:: TO BE DONE ::
Copy the records exactly, starting at the line with "scientific name: Algete brunneri" and ending at the line with "class: Agaricomycetes", with both of those lines included.

:: DATASET EXCERPTS ::
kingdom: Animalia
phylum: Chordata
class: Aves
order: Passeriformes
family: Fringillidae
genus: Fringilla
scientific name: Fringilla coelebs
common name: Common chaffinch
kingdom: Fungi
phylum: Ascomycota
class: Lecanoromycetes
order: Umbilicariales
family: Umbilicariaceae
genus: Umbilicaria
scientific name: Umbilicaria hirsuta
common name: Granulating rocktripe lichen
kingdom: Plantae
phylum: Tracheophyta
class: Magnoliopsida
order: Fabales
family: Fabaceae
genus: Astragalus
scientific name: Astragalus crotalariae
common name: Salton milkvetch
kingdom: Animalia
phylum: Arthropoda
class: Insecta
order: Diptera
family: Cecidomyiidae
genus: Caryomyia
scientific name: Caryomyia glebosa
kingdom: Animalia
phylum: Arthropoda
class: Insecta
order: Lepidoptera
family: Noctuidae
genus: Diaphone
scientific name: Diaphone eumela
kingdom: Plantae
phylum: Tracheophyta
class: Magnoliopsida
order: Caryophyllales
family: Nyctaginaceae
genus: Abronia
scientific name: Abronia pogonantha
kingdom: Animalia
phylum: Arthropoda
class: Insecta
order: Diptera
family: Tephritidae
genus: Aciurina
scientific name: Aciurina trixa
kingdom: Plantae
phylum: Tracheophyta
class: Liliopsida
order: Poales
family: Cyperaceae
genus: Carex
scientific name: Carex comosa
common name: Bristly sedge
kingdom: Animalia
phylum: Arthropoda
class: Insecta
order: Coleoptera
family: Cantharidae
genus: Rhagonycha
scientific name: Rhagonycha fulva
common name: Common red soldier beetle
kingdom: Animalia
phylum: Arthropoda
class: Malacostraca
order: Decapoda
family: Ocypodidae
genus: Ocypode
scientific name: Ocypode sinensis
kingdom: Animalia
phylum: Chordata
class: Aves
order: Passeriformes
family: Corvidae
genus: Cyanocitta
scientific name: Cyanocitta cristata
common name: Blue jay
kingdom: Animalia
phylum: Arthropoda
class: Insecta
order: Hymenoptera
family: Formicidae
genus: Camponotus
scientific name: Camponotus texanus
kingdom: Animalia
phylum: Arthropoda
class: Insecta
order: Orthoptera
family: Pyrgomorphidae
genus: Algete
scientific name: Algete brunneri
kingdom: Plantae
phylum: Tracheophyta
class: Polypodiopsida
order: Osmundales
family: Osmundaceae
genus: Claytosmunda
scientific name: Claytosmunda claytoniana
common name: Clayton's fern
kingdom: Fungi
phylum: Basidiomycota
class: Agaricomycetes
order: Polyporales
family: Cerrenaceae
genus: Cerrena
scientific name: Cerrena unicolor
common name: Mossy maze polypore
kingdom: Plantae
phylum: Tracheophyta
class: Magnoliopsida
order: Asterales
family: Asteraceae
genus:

:: TASK RESULT ::
scientific name: Algete brunneri
kingdom: Plantae
phylum: Tracheophyta
class: Polypodiopsida
order: Osmundales
family: Osmundaceae
genus: Claytosmunda
scientific name: Claytosmunda claytoniana
common name: Clayton's fern
kingdom: Fungi
phylum: Basidiomycota
class: Agaricomycetes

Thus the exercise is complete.